GIVEN PROBLEM:
Continue the forum thread about spraying 2,4-D on a lawn in the fall, starting with the post that belongs under its final header.

DOCUMENT EXTRACT:
********

# Spraying 2, 4D in the fall



## MSUFW07 (Jan 22, 2009)

Does anyone spray 2, 4D this time of year? How much do you mix up? I have an acre of land minus house and driveway. I recently bought a Fimco 30 Gallon tow behind sprayer from an auction. It has 3 nozzles and I think about a 2.0 GPM pump and 80" wide spray path. I got some 2,4D from Family Farm and Home, Gordon's weed killer Amine 400. Its my first time spraying my lawn with anything but the weeds are really starting to take over, so any info is appreciated.


----------



## don (Jan 20, 2001)

As long as the weeds are still growing you should be ok I would think. After a frost would be a waste of time, imo.


----------



## Dish7 (Apr 2, 2017)

Had a golf course owner tell me one time that September is by far the best time to spray weeds from a lawn.


----------



## d_rek (Nov 6, 2013)

2,4-D should be put down when weeds are actively growing (not dormant), so September and anytime April-June is a good time to put it down. Try to avoid putting it on lawn during drought conditions though. I forget what the mixing rate is but I thought it was 1.5-2oz per gallon. Double check the label. 

Now that my lawn is well established I have stopped using it except for spot treatments (like prickly cabbage). It will kill clover varieties that are beneficial for local honey bee populations. 

Also, you may want to consider overseeding grass seed in the spring, rolling, with a few vigorous applications of fertilizer (triple 12 or 16) to really get your grass growing good and outcompeting the weeds.


----------



## WALLEYE MIKE (Jan 7, 2001)

Dish7 said:


> Had a golf course owner tell me one time that September is by far the best time to spray weeds from a lawn.


Yes, good time. Those weeds there now will be back next spring if not sprayed now.


----------



## micooner (Dec 20, 2003)

I add some dawn dish soap to any spray mix. It works like a surfactant.


----------



## hommer23 (Nov 20, 2012)

********

SOURCE EXCERPT:
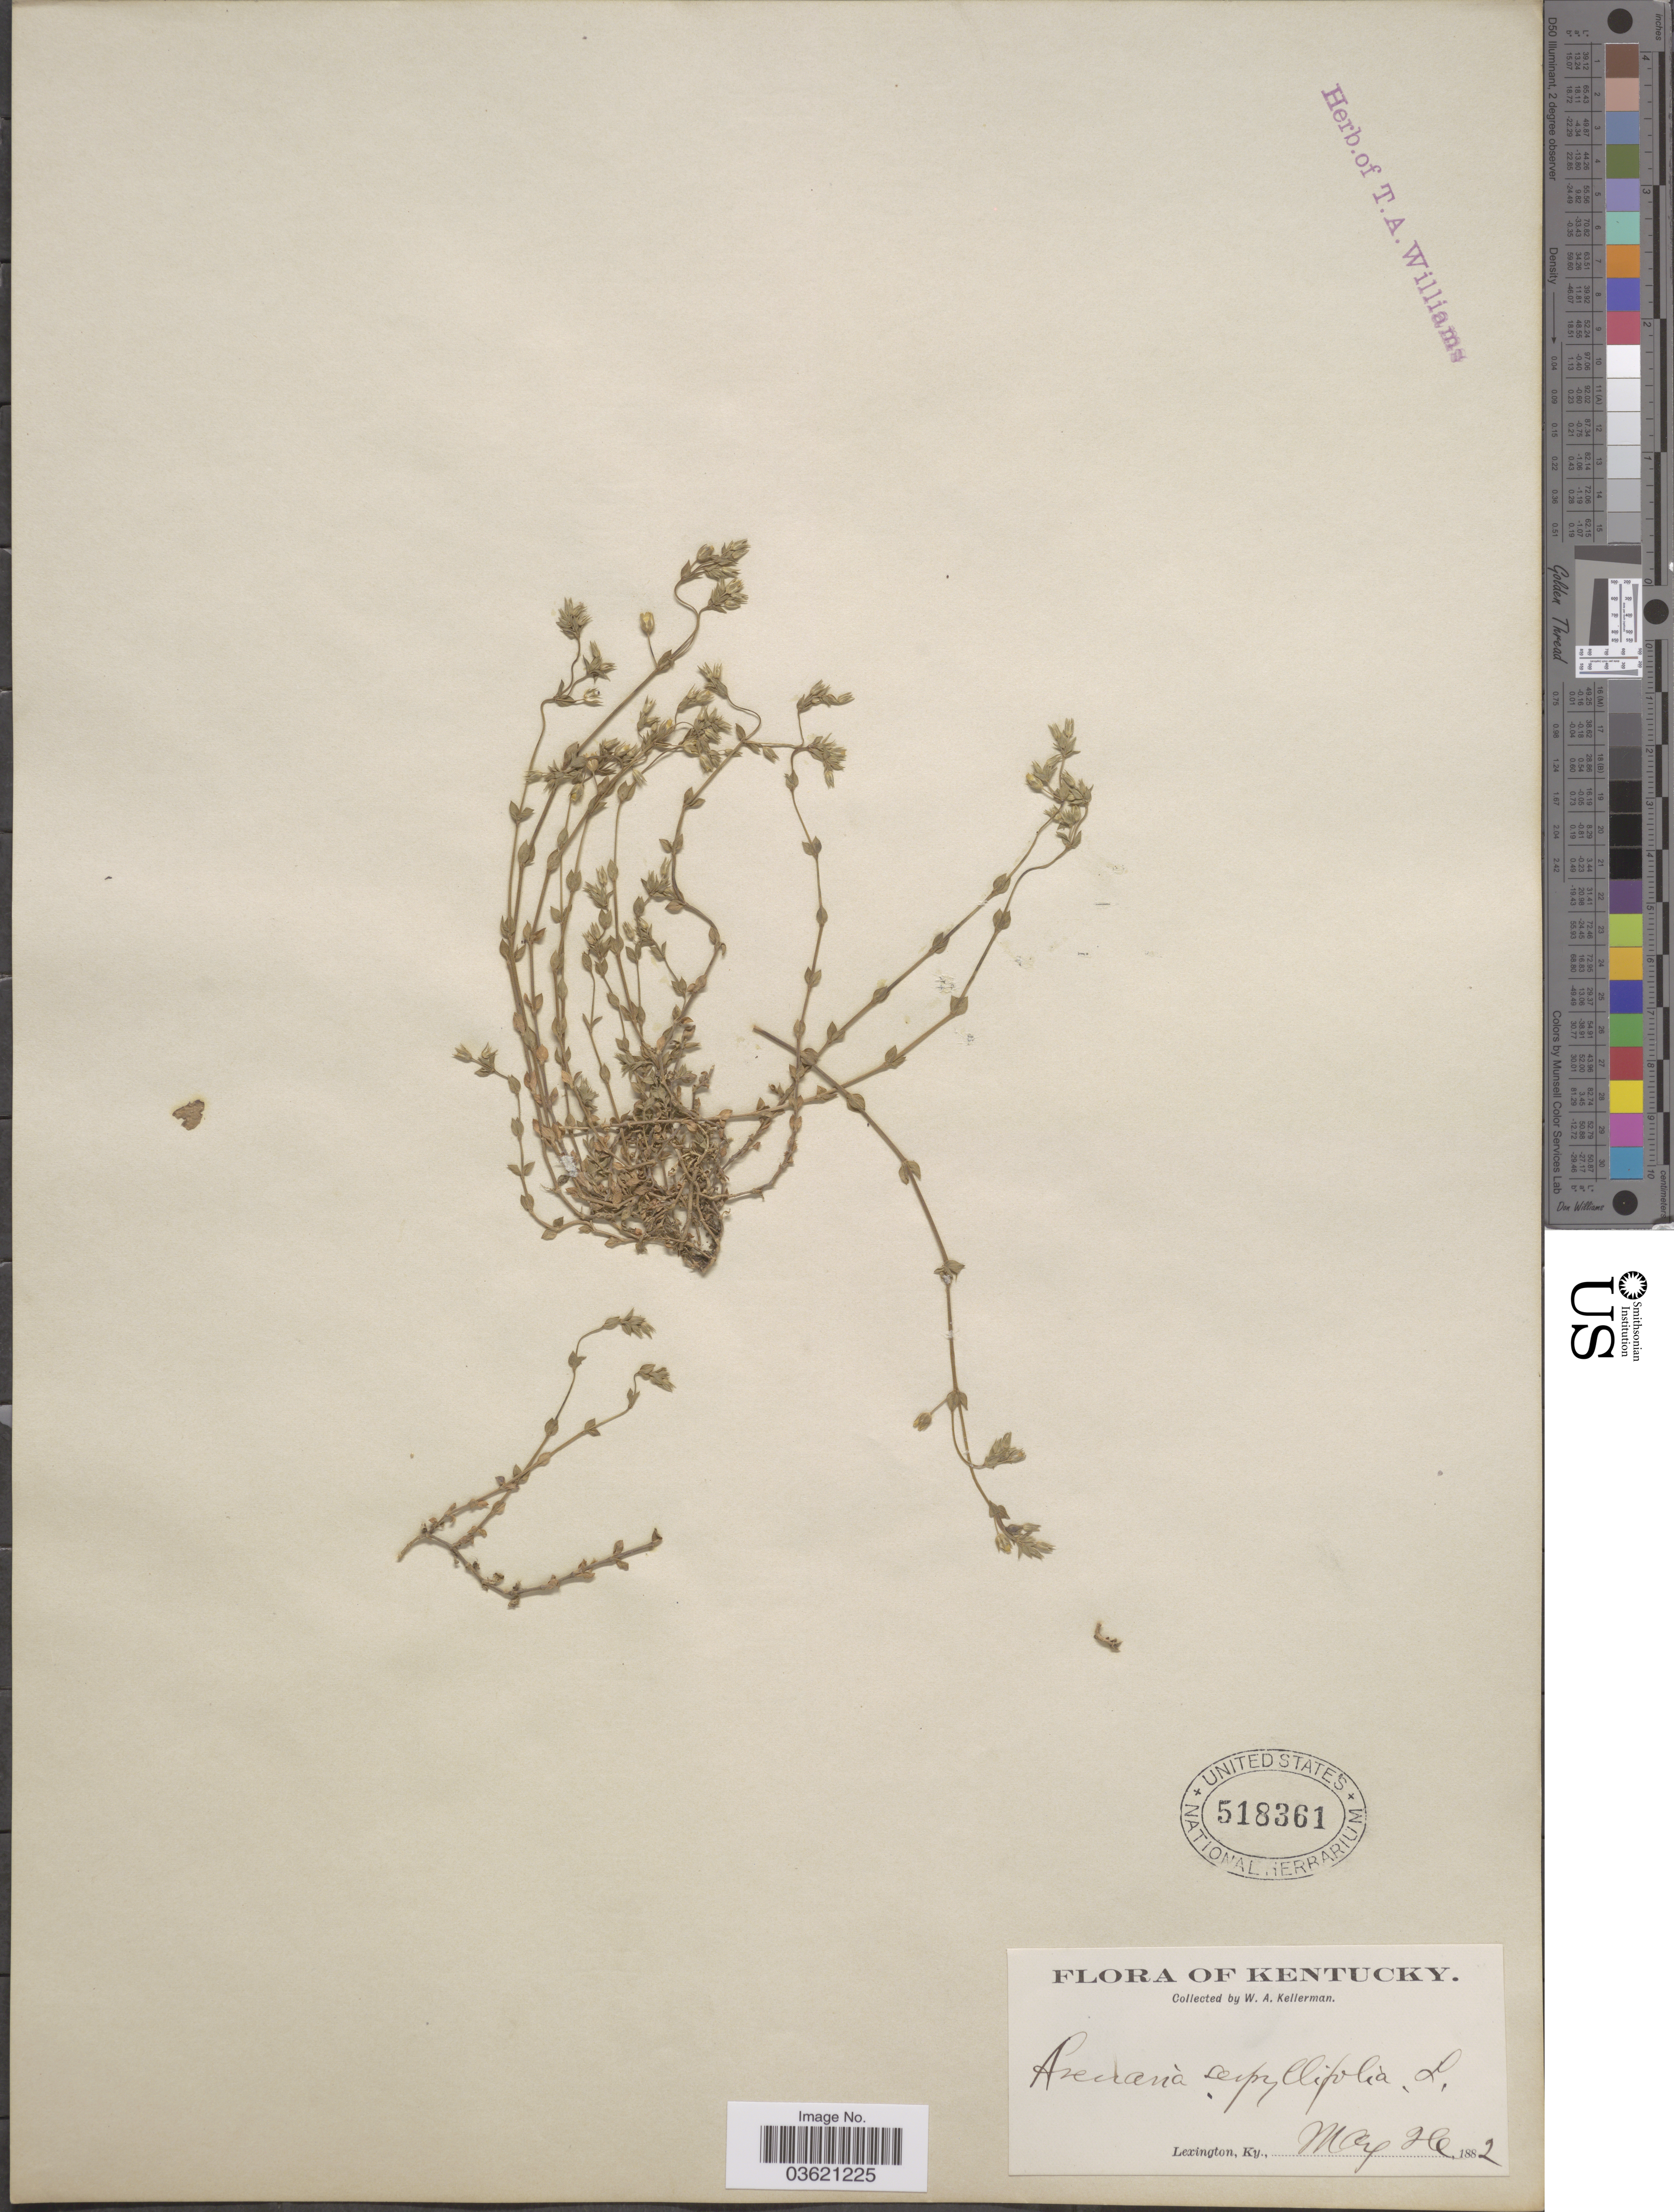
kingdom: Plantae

********

WRITTEN RESPONSE:
I would run some tank neutralize through it before you spray anything, last owner may have had glyphosate mixed in it or something similar. Then figure out your spray rate for the number of gallons you need, ie my lawn takes 20 gallons of 24d so I put 20 gallons of water in the tank and spray the lawn. It took 6-7 times to get the speed right, if I would have been spraying 24d I would have applied it to heavy the first couple time. Another thing I do to adjust the spray is, spray the road with water to see the overlap to make sure I don’t end up with streaks.


----------



## MSUFW07 (Jan 22, 2009)

Thanks for the replies. I didn't think about the neutralizer, that is a good point. I will have to pick some up on the way home.


----------



## riverman (Jan 9, 2002)

I know you already have the 24d but in the fall tri-mec is a better choice. Has a little dicamba in it, 24d ester, and 24d amine, that will take out the clover and other hard to kill broadleaves. Also has some residual and I like to say the broadleaves just can't get away from it. Fall IS the best time to spray your yard and definitaly add a squirt of dawn dishsoap per load for the surfactant. Did mine a couple weeks ago on a hot day. Go to a elevator or any ag chemical place to purchase. Is not restricted and you will save a lot of money.


----------



## MSUFW07 (Jan 22, 2009)

I thought I had read somewhere, maybe on a bottle or the internet, that you shouldn't use sprays with dicamba in it near trees. I don't remember exactly where I saw that now but that made me shy way from some other mix I saw at Family Farm and Home. I will look into getting spray from the elevator though, I didn't think of that when I bought it at FFH.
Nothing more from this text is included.